_Given request_.
Edit the listing below by changing every "white backdrop" to "gray backdrop" and keeping everything else the same. Leave the pictures out of your version.

_Task material_.
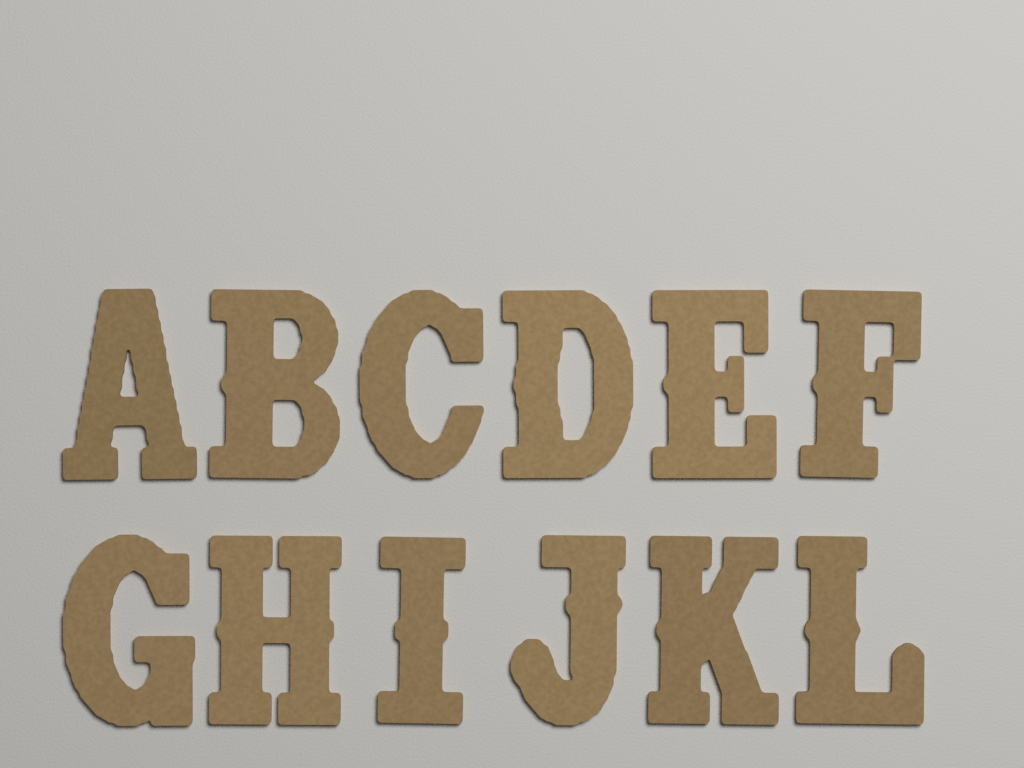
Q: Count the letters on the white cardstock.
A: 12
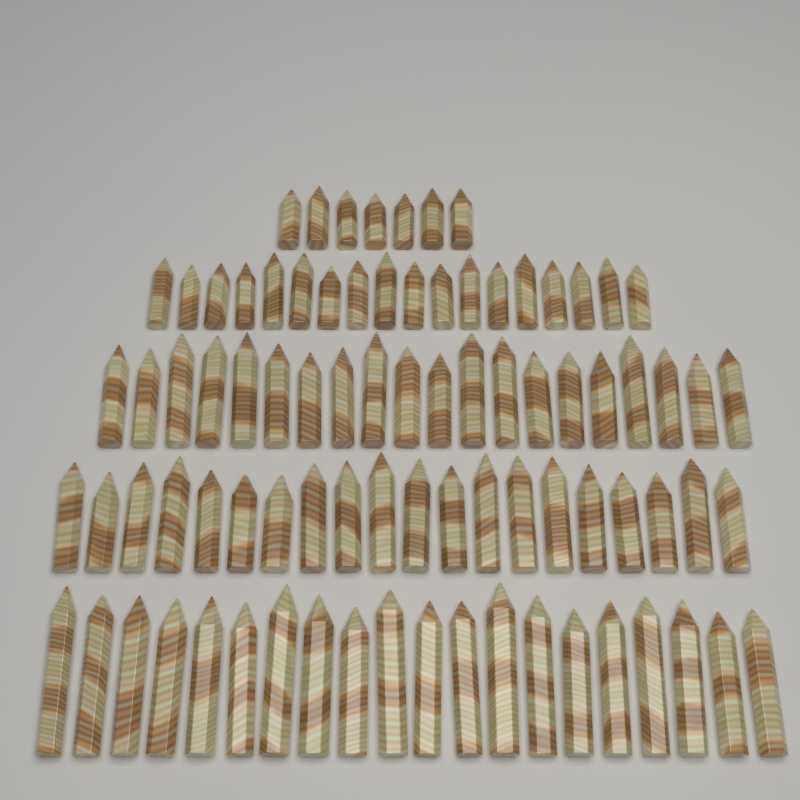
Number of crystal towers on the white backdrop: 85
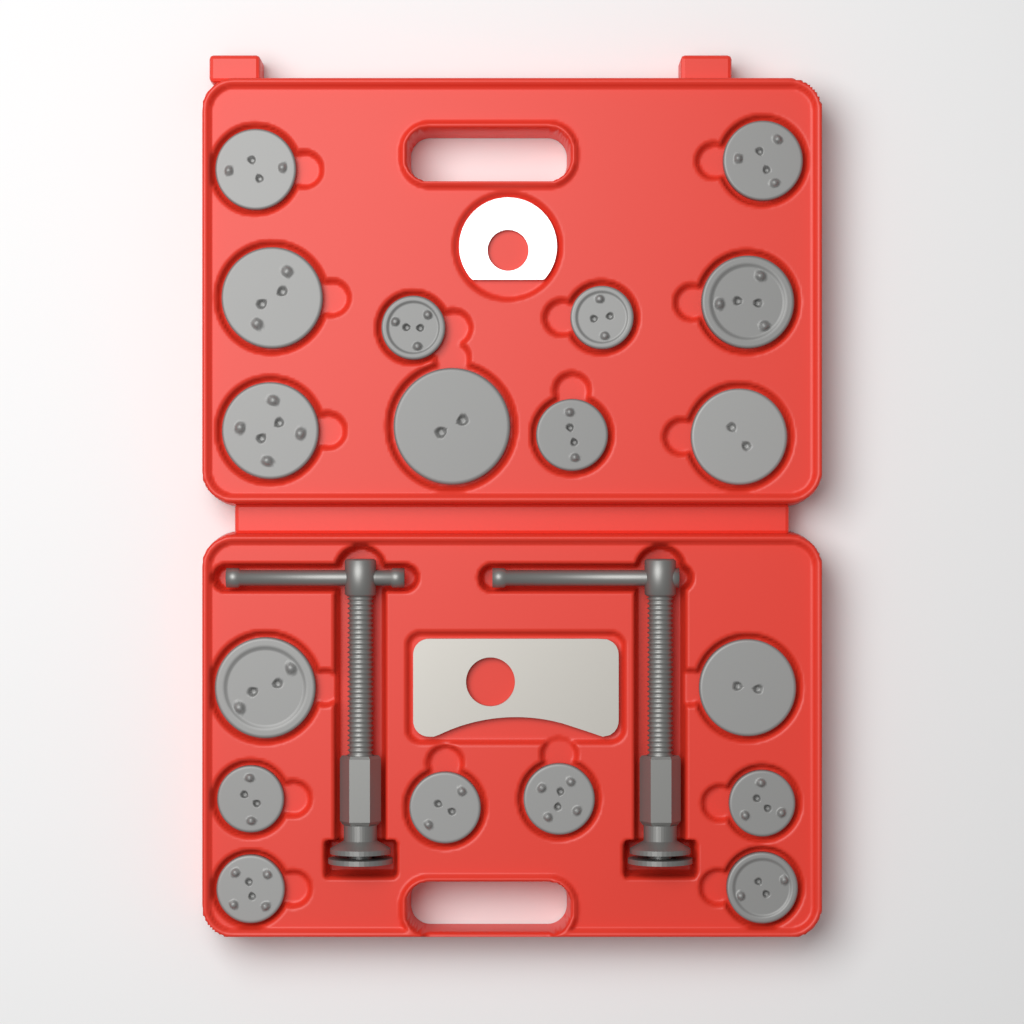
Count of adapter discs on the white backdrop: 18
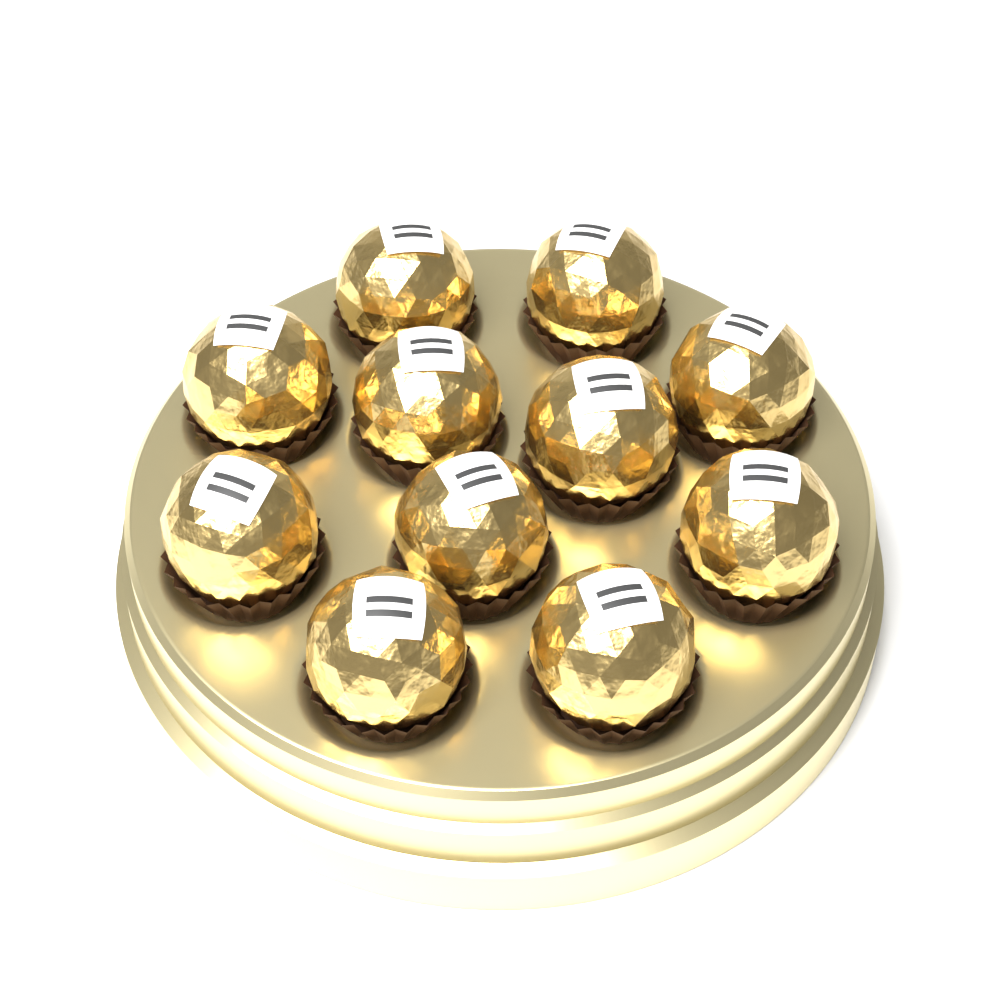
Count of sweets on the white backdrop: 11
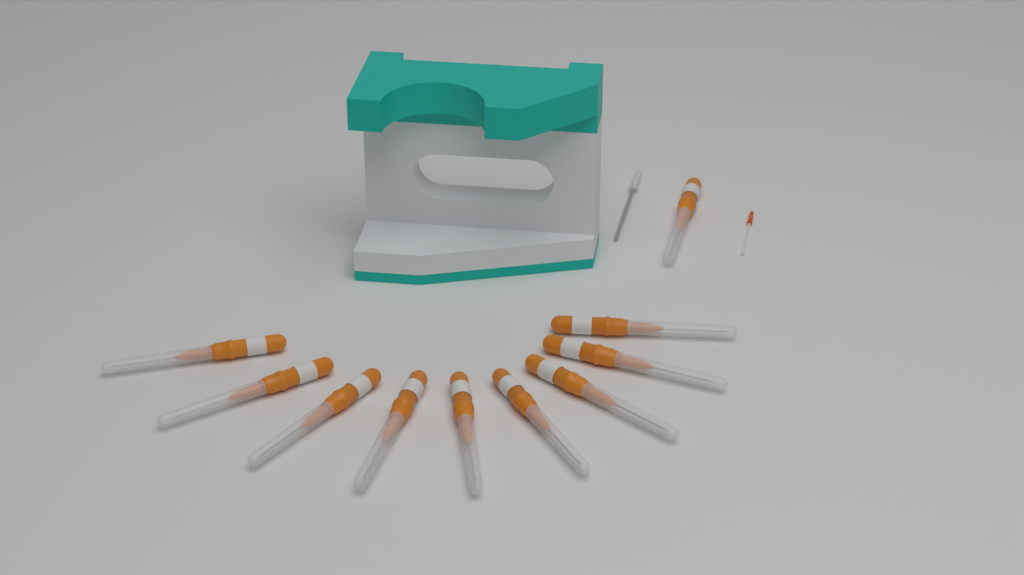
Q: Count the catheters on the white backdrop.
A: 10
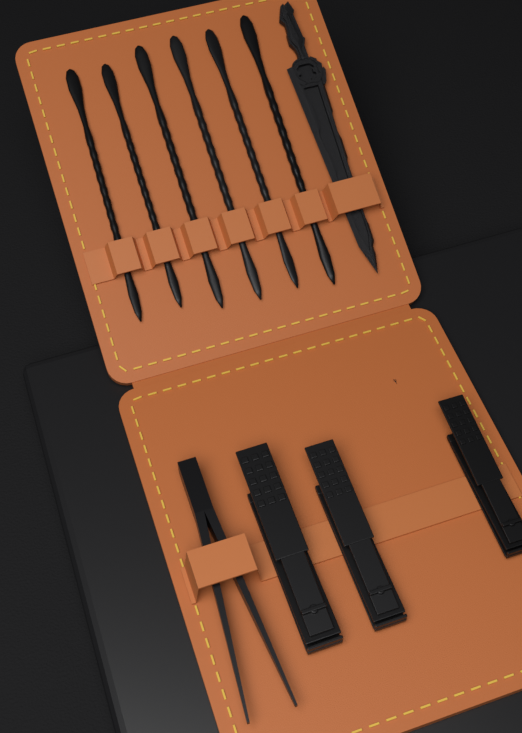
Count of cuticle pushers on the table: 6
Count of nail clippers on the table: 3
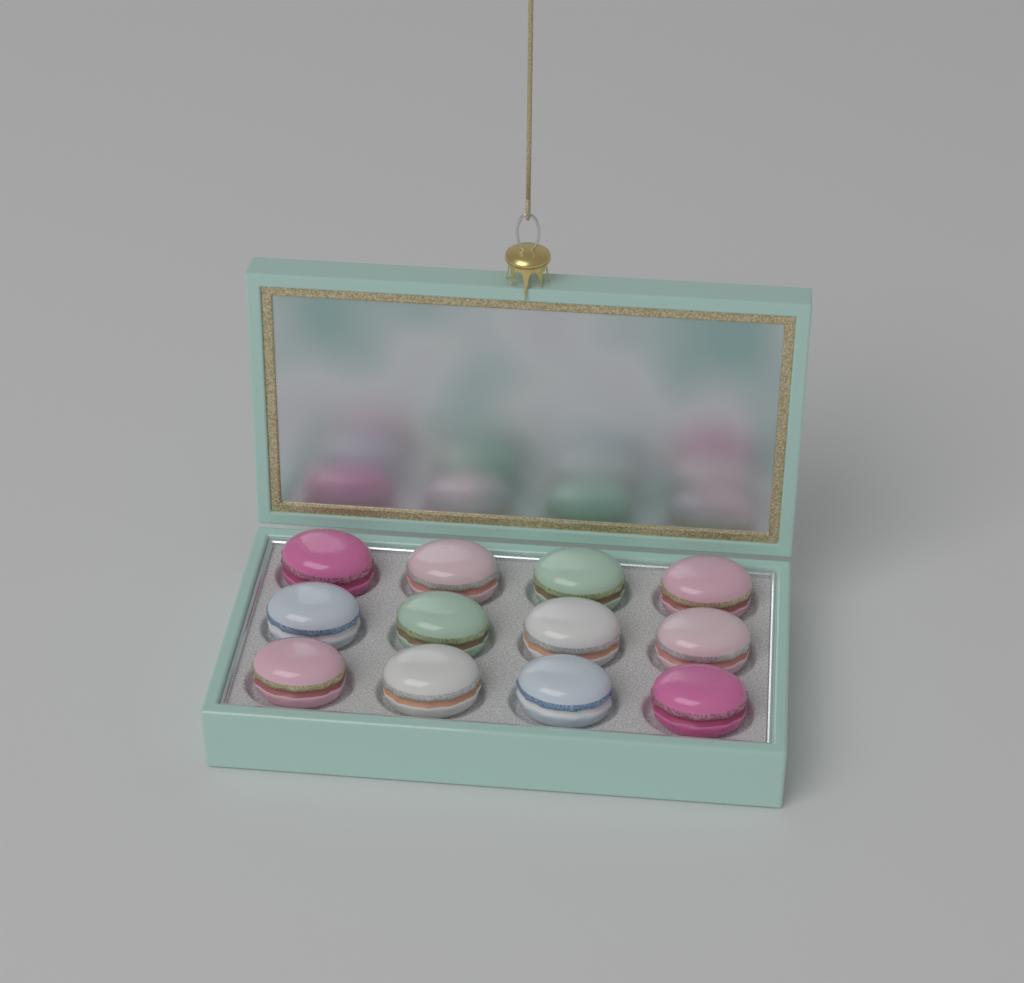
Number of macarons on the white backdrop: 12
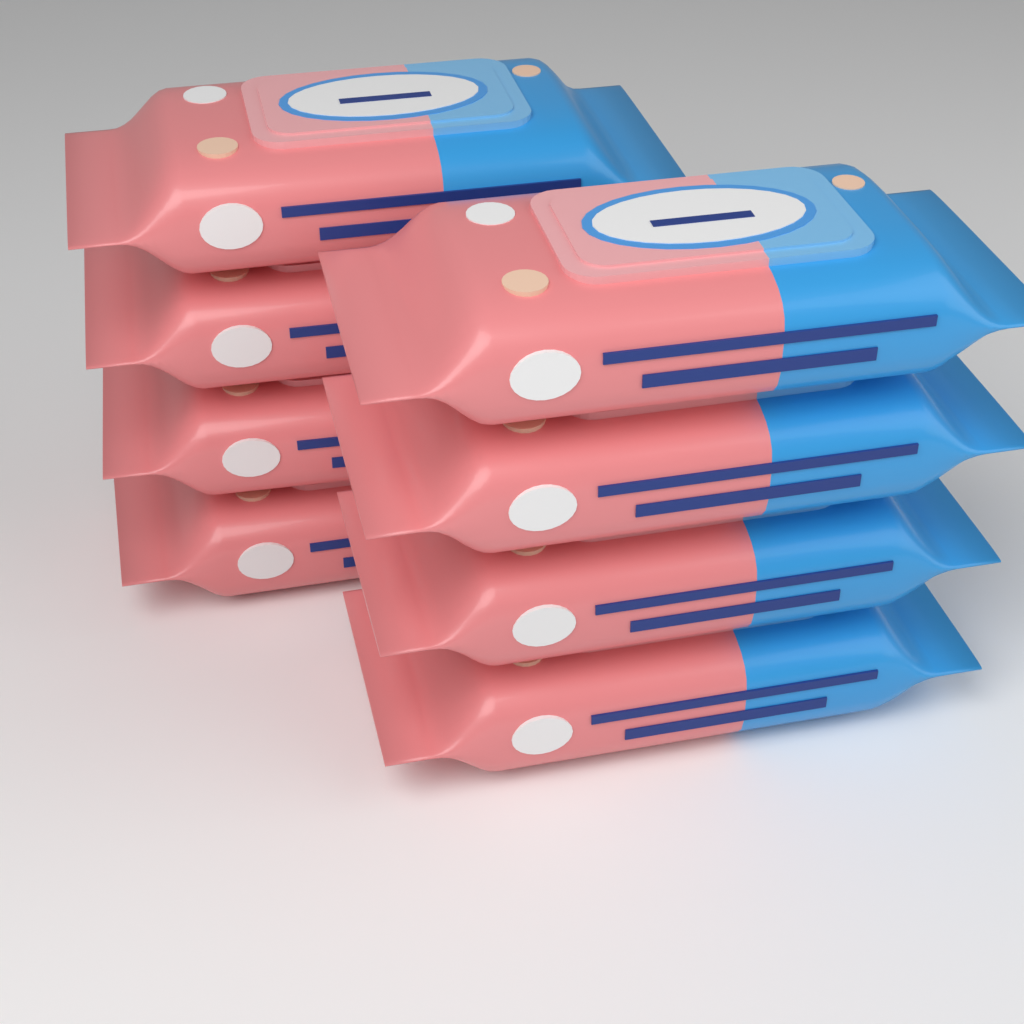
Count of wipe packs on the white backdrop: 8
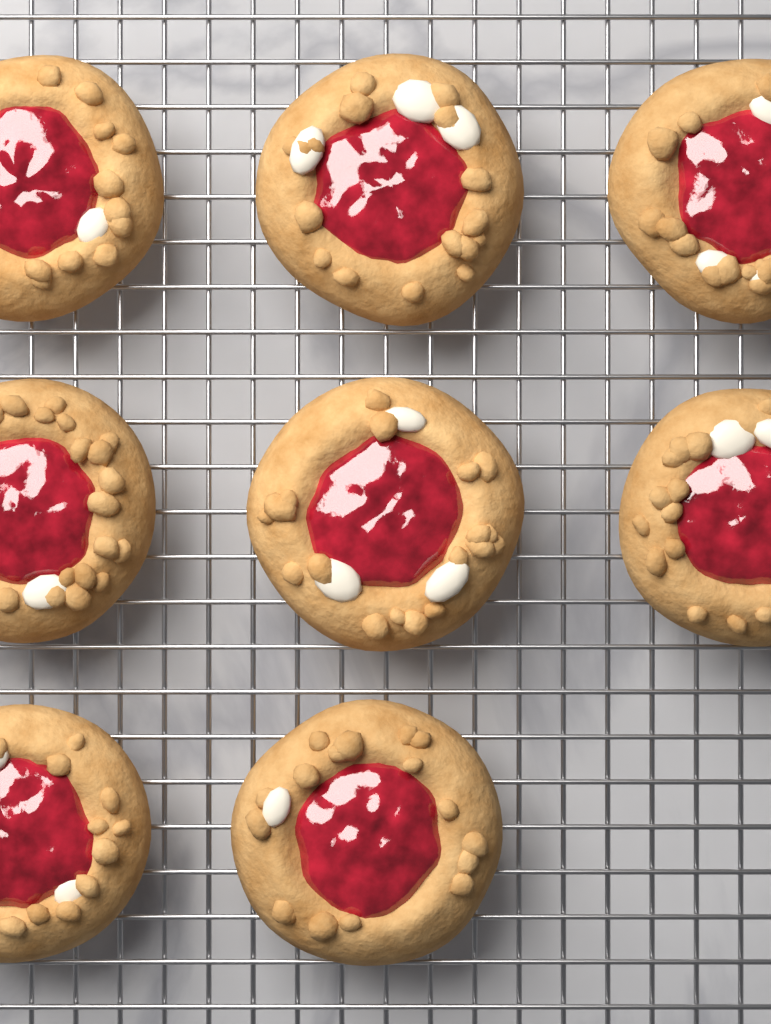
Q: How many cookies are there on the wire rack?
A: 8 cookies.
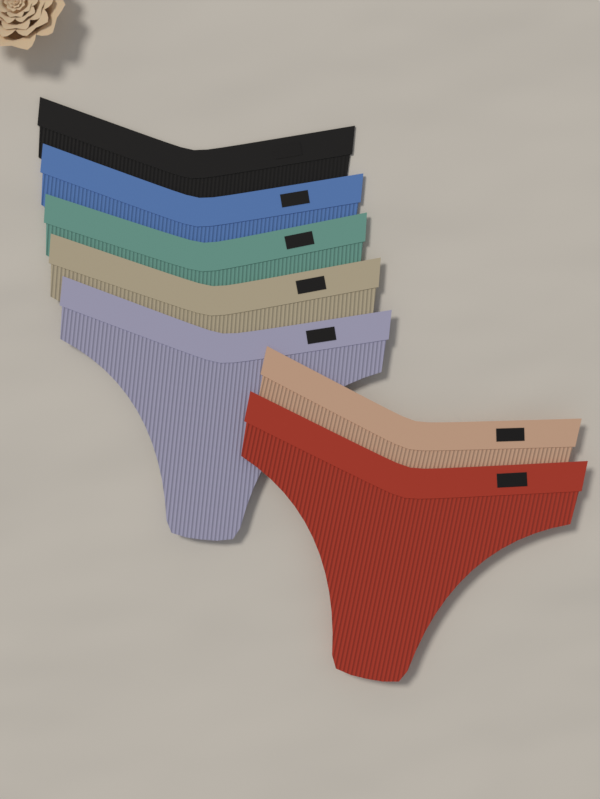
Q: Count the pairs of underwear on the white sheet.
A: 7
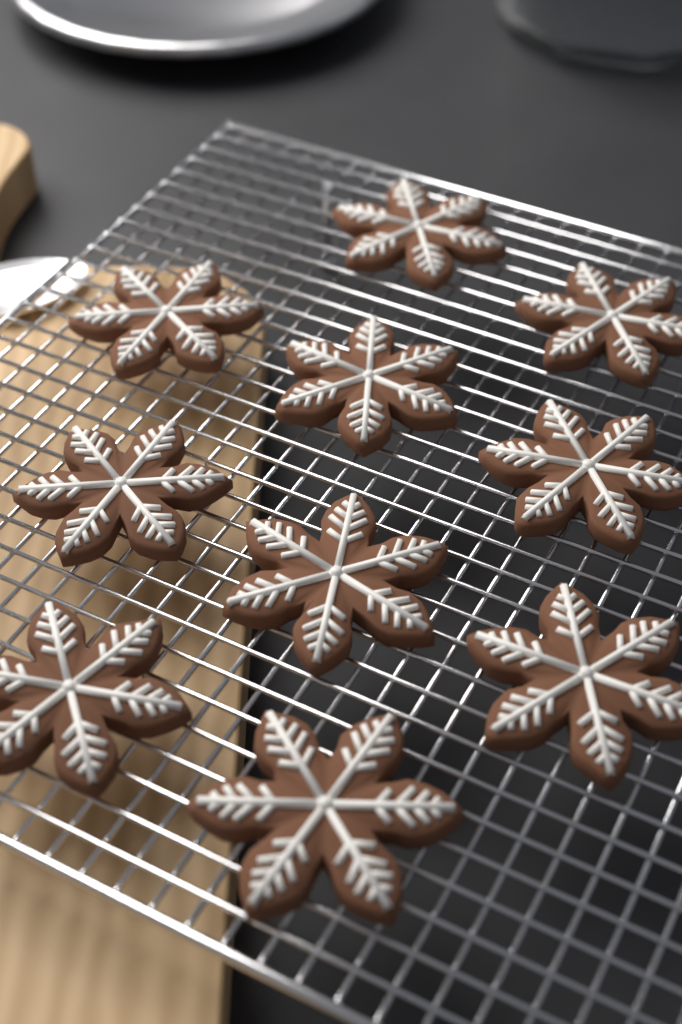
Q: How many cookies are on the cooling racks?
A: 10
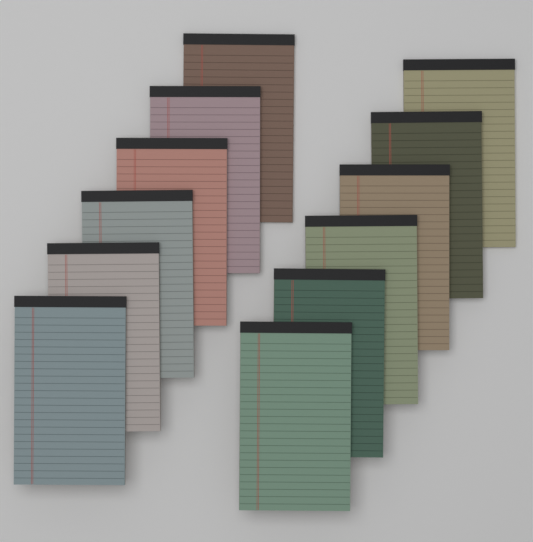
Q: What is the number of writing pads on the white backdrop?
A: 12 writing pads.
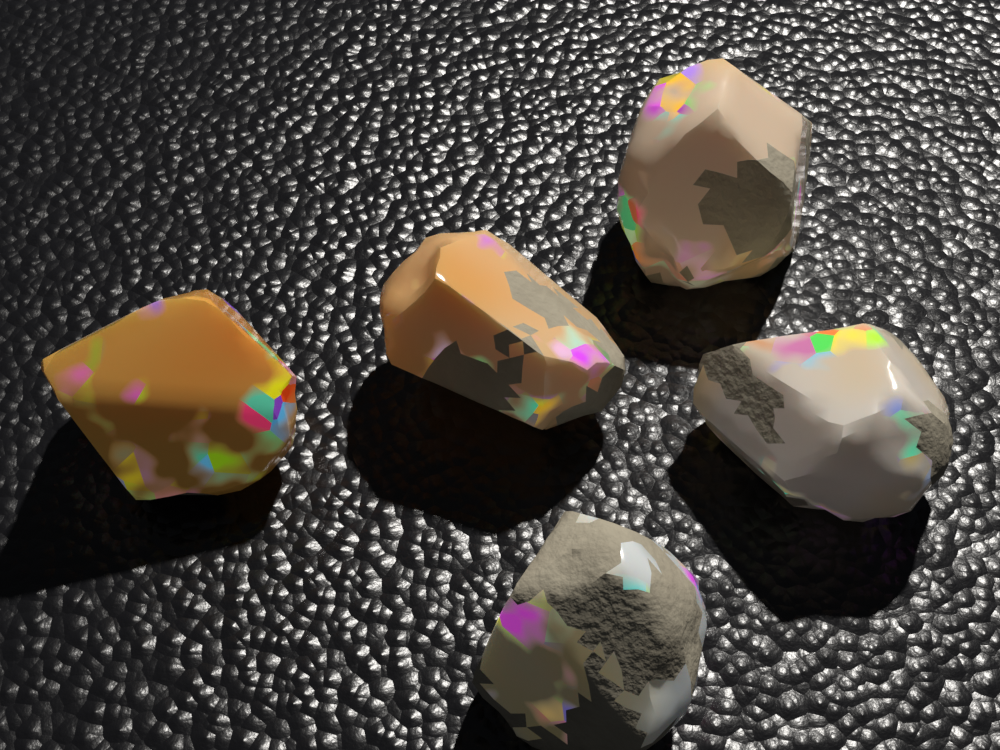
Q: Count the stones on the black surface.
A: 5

_Correct answer_.
Q: Count the letters on the white cardstock.
A: 12
Number of crystal towers on the gray backdrop: 85
Count of adapter discs on the gray backdrop: 18
Count of sweets on the gray backdrop: 11
Q: Count the catheters on the gray backdrop.
A: 10
Count of cuticle pushers on the table: 6
Count of nail clippers on the table: 3
Number of macarons on the gray backdrop: 12
Count of wipe packs on the gray backdrop: 8
Q: How many cookies are there on the wire rack?
A: 8 cookies.
Q: Count the pairs of underwear on the white sheet.
A: 7
Q: How many cookies are on the cooling racks?
A: 10
Q: What is the number of writing pads on the gray backdrop?
A: 12 writing pads.
Q: Count the stones on the black surface.
A: 5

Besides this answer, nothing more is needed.